One of the critical differences between conservatives and
liberals is that the former think the overall level of taxes and spending is
important, economically, whereas the latter think only the difference
between the two matters. When taxes exceed spending, resulting in a surplus,
this is good in the liberal view. When spending exceeds taxes, resulting in
a deficit, this is bad. Conservatives, however, are concerned whenever
spending or taxes increase, regardless of whether one happens to be higher
than the other.
Two years ago, revenues were close to $2 trillion, while
spending came to just under $1.9 trillion, leaving a surplus of $127
billion. Liberals were happy. But last year, revenues fell to just over $1.8
trillion, while spending rose to about $2 trillion, resulting in a deficit
of $158 billion. This made liberals unhappy.
Conservatives saw the matter differently. They saw taxes in 2001
as taking 19.9 percent of the gross domestic product -- well above the
historical average of about 18 percent. Spending came to 18.6 percent, well
down from 10 years earlier when it was 22.3 percent. But almost the entire
decline was accounted for by lower defense spending, which fell from 5.4
percent of GDP to 3.1 percent, and lower interest on the national debt,
which resulted mainly from lower interest rates by the Federal Reserve.
These two items alone accounted for 3.5 percent of the 3.7 percent decline
in spending as a share of GDP.
Thus, domestic spending (all the rest) was virtually unchanged.
The decline in defense was worrisome, while the decline in interest was
meaningless. Economists view the latter as nothing but a pure transfer with
no significant economic effects. In fact, they often deduct interest
payments from government spending in order to calculate the primary
deficit -- the one that really matters for financial markets.
Consequently, conservatives were not particularly elated when
the budget was in surplus in 2001 and not particularly upset when it fell
into deficit in 2002. Insofar as the former was the result of high taxes and
inadequate defense spending, it was a bad thing in the conservative view.
And if the latter resulted from lower taxes and higher defense spending,
that was OK.
Of course, conservatives didn't always feel this way. During the
1950s and 1960s, they often obsessed about deficits and even supported
higher taxes and cuts in defense spending for this reason. But deficits
never went away because liberals always spent up to the point where deficits
became politically intolerable. This gave conservatives the reputation of
being tax collectors for the welfare state.

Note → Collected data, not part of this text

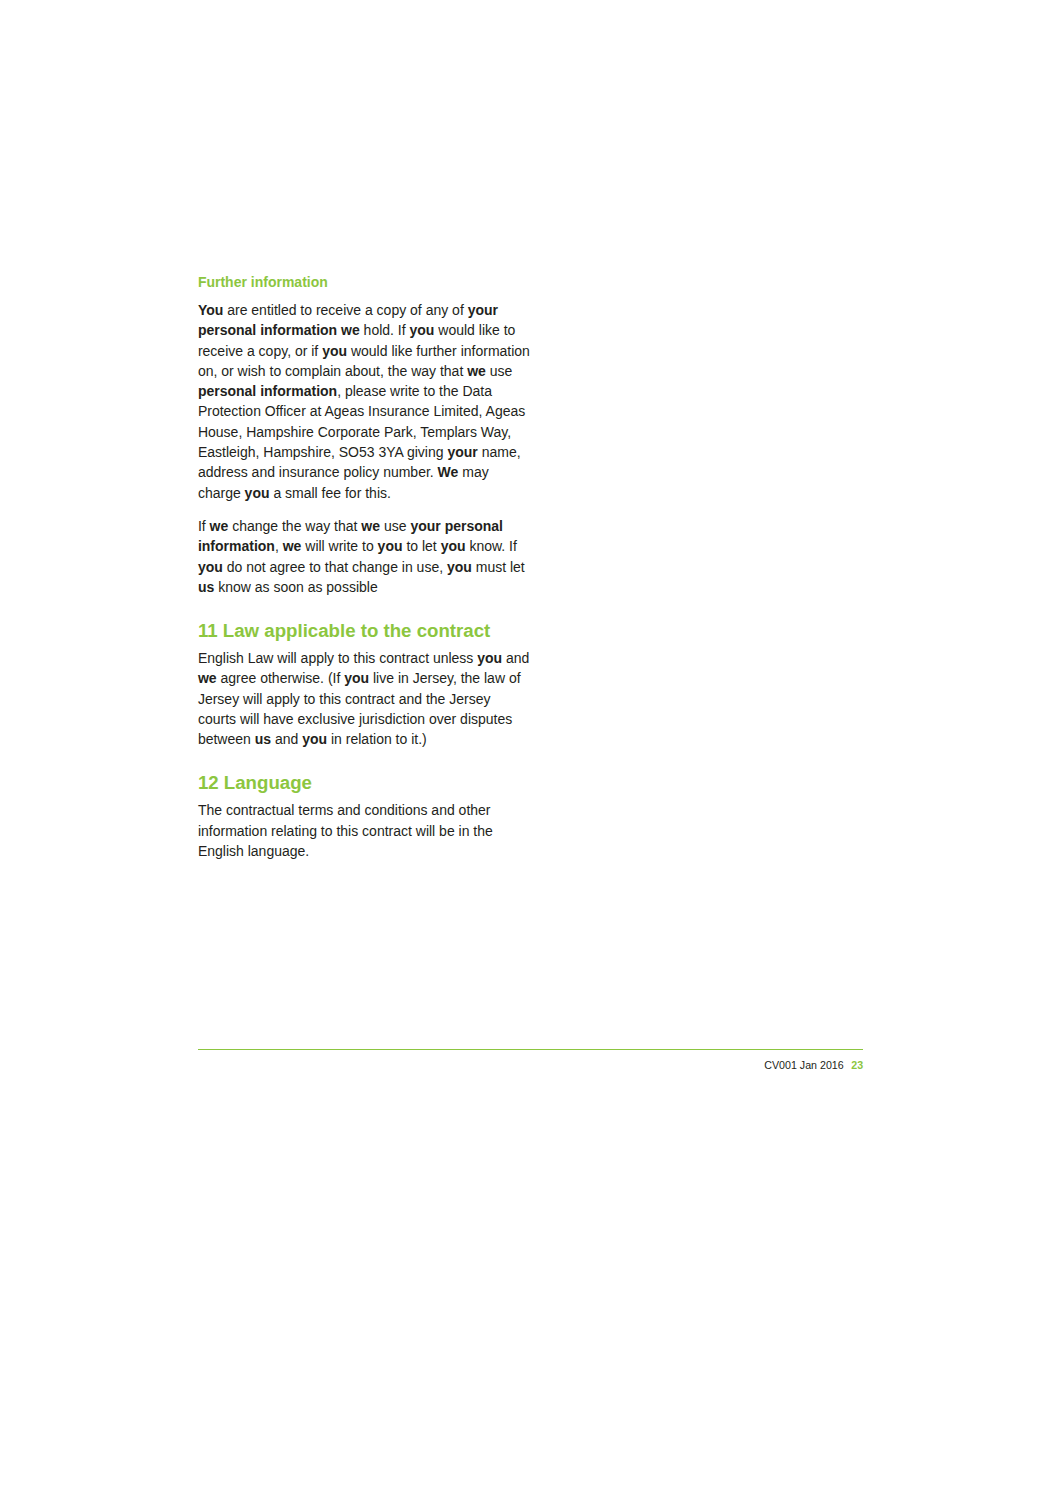Further information
You are entitled to receive a copy of any of your personal information we hold. If you would like to receive a copy, or if you would like further information on, or wish to complain about, the way that we use personal information, please write to the Data Protection Officer at Ageas Insurance Limited, Ageas House, Hampshire Corporate Park, Templars Way, Eastleigh, Hampshire, SO53 3YA giving your name, address and insurance policy number. We may charge you a small fee for this.
If we change the way that we use your personal information, we will write to you to let you know. If you do not agree to that change in use, you must let us know as soon as possible
11 Law applicable to the contract
English Law will apply to this contract unless you and we agree otherwise. (If you live in Jersey, the law of Jersey will apply to this contract and the Jersey courts will have exclusive jurisdiction over disputes between us and you in relation to it.)
12 Language
The contractual terms and conditions and other information relating to this contract will be in the English language.
CV001 Jan 201623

In 1978, this began to change, as conservative intellectuals,
especially the great economist Milton Friedman, argued that the conservative
concern for deficits had simply led to higher and higher taxes and bigger
and bigger government, with no offsetting benefits whatsoever. In a seminal
article in the summer 1978 issue of Policy Review, Friedman argued
forcefully for cutting government any way possible, even if it led to budget
deficits. Said Friedman, "I would far rather have total federal spending at
$200 billion with a deficit of $100 billion than a balanced budget at $500
Friedman's authority helped convince many conservatives to
support the burgeoning tax revolt, even though it might result in deficit
spending. They also discovered that if deficits became large enough,
liberals would finally be forced to cut spending.
What conservatives learned is that there really is no downside
to deficits as long as they result from lower taxes rather than higher
spending. No Republican candidate was ever defeated for supporting tax cuts,
even if they led to large deficits. And as long as the Federal Reserve
maintained a noninflationary monetary policy, and the United States imposed
no restrictions on international capital flows, interest rates could come
down even as deficits went up.
By contrast, liberals paid a heavy price for deficits because
they could no longer credibly support big government spending programs for
every real or imagined problem in society. Moreover, much of the spending
that bought liberal votes was cut under the pressure of deficits. Domestic
discretionary spending fell from 4.7 percent of GDP in 1980 to just 3
percent in 1999. Over the whole period, such spending was $1.5 trillion
lower than it would otherwise have been.
As a consequence, liberals lost support among swing voters
because they had nothing to offer them. This made such voters more receptive
to the conservative tax-cutting message.
Now the Republican Party has completely adopted the Friedman
mantra, which he repeated in The Wall Street Journal on Jan. 15: cut taxes
any time, anywhere, and don't worry about deficits. This has forced
Democrats to become "deficit hawks" for lack of any other issue. The
evidence suggests that it won't do them much good politically.